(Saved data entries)
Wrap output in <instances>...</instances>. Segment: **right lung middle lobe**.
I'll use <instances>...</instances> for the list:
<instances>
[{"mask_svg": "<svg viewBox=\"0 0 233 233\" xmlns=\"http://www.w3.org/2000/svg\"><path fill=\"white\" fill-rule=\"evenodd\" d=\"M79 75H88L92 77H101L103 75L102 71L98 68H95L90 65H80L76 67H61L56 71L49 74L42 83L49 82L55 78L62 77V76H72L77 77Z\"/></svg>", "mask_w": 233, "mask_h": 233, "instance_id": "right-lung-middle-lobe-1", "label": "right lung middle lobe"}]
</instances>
---
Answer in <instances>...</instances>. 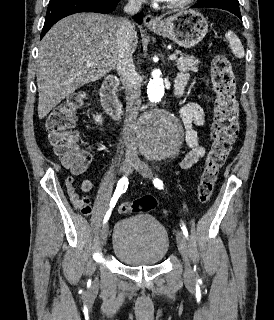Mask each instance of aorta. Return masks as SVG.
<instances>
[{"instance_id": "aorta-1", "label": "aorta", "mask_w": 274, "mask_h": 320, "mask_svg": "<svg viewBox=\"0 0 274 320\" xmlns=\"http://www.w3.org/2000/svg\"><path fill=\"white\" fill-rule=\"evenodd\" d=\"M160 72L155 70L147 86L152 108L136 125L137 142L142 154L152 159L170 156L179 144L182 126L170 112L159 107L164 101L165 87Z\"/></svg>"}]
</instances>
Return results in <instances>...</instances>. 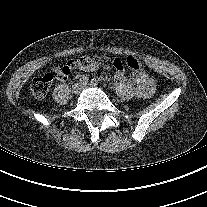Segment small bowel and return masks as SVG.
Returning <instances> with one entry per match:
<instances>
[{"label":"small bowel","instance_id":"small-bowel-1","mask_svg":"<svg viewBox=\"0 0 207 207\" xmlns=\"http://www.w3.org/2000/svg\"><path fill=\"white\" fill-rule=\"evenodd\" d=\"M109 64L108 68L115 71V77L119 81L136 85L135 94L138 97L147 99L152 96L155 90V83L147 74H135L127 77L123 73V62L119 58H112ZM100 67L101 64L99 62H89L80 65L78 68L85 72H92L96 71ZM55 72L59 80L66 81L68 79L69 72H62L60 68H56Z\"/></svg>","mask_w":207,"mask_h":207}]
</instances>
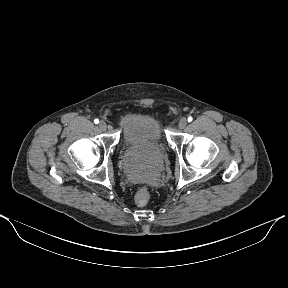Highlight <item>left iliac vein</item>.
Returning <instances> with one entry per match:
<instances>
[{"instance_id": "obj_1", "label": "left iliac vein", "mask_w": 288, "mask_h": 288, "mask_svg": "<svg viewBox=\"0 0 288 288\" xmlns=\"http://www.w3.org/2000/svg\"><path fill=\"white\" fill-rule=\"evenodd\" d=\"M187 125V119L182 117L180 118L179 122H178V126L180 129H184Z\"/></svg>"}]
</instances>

EXERCISE:
Gather every line of the records above that contains the string "lobe", copying each such line in full.

EXERCISE RESPONSE:
Wrap output in <instances>...</instances>. Segment: **right lung middle lobe**.
[{"mask_svg": "<svg viewBox=\"0 0 233 233\" xmlns=\"http://www.w3.org/2000/svg\"><path fill=\"white\" fill-rule=\"evenodd\" d=\"M79 75H88L92 77H101L103 75L102 71L98 68H95L90 65H80L76 67H61L56 71L49 74L42 83L49 82L55 78L62 77V76H72L77 77Z\"/></svg>", "mask_w": 233, "mask_h": 233, "instance_id": "right-lung-middle-lobe-1", "label": "right lung middle lobe"}]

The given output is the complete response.